● **WHAT NEEDS TO BE DONE**
All entries should be output exactly as they stand.

● **RECORDS PROVIDED**
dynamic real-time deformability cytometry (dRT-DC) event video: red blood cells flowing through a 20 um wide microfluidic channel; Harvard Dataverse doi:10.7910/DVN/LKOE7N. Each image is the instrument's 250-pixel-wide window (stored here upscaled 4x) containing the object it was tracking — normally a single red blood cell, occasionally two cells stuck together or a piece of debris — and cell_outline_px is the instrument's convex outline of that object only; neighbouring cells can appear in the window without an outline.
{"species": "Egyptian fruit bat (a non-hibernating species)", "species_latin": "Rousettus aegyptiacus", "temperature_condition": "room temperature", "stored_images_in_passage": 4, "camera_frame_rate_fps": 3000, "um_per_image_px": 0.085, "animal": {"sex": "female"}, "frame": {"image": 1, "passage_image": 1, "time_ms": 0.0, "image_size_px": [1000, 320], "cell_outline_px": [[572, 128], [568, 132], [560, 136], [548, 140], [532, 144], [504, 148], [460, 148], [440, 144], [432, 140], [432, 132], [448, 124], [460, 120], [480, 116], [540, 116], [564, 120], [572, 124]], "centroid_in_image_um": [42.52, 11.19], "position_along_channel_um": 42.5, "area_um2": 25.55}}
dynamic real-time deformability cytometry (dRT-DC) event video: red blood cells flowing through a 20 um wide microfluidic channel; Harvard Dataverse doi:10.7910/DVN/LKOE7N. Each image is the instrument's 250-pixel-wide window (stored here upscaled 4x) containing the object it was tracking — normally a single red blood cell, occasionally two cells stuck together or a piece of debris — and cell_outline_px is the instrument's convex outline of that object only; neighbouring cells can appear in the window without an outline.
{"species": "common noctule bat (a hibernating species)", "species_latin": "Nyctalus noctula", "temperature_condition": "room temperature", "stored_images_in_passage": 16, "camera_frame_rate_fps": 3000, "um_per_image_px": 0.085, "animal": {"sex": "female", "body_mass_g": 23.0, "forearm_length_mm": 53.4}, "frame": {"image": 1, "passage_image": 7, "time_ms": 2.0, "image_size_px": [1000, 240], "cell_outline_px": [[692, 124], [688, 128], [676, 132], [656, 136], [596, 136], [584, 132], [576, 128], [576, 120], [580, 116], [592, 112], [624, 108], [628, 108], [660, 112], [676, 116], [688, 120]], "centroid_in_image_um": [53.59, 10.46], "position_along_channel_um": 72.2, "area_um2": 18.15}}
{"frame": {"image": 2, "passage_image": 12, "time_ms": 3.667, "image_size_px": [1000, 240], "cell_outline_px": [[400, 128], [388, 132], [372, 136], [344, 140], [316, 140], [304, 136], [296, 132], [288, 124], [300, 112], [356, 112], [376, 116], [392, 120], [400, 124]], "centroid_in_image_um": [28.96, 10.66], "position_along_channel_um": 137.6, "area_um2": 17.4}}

● **SOLVED PROBLEM**
dynamic real-time deformability cytometry (dRT-DC) event video: red blood cells flowing through a 20 um wide microfluidic channel; Harvard Dataverse doi:10.7910/DVN/LKOE7N. Each image is the instrument's 250-pixel-wide window (stored here upscaled 4x) containing the object it was tracking — normally a single red blood cell, occasionally two cells stuck together or a piece of debris — and cell_outline_px is the instrument's convex outline of that object only; neighbouring cells can appear in the window without an outline.
{"species": "Egyptian fruit bat (a non-hibernating species)", "species_latin": "Rousettus aegyptiacus", "temperature_condition": "room temperature", "stored_images_in_passage": 4, "camera_frame_rate_fps": 3000, "um_per_image_px": 0.085, "animal": {"sex": "female"}, "frame": {"image": 1, "passage_image": 1, "time_ms": 0.0, "image_size_px": [1000, 320], "cell_outline_px": [[572, 128], [568, 132], [560, 136], [548, 140], [532, 144], [504, 148], [460, 148], [440, 144], [432, 140], [432, 132], [448, 124], [460, 120], [480, 116], [540, 116], [564, 120], [572, 124]], "centroid_in_image_um": [42.52, 11.19], "position_along_channel_um": 42.5, "area_um2": 25.55}}
dynamic real-time deformability cytometry (dRT-DC) event video: red blood cells flowing through a 20 um wide microfluidic channel; Harvard Dataverse doi:10.7910/DVN/LKOE7N. Each image is the instrument's 250-pixel-wide window (stored here upscaled 4x) containing the object it was tracking — normally a single red blood cell, occasionally two cells stuck together or a piece of debris — and cell_outline_px is the instrument's convex outline of that object only; neighbouring cells can appear in the window without an outline.
{"species": "common noctule bat (a hibernating species)", "species_latin": "Nyctalus noctula", "temperature_condition": "room temperature", "stored_images_in_passage": 16, "camera_frame_rate_fps": 3000, "um_per_image_px": 0.085, "animal": {"sex": "female", "body_mass_g": 23.0, "forearm_length_mm": 53.4}, "frame": {"image": 1, "passage_image": 7, "time_ms": 2.0, "image_size_px": [1000, 240], "cell_outline_px": [[692, 124], [688, 128], [676, 132], [656, 136], [596, 136], [584, 132], [576, 128], [576, 120], [580, 116], [592, 112], [624, 108], [628, 108], [660, 112], [676, 116], [688, 120]], "centroid_in_image_um": [53.59, 10.46], "position_along_channel_um": 72.2, "area_um2": 18.15}}
{"frame": {"image": 2, "passage_image": 12, "time_ms": 3.667, "image_size_px": [1000, 240], "cell_outline_px": [[400, 128], [388, 132], [372, 136], [344, 140], [316, 140], [304, 136], [296, 132], [288, 124], [300, 112], [356, 112], [376, 116], [392, 120], [400, 124]], "centroid_in_image_um": [28.96, 10.66], "position_along_channel_um": 137.6, "area_um2": 17.4}}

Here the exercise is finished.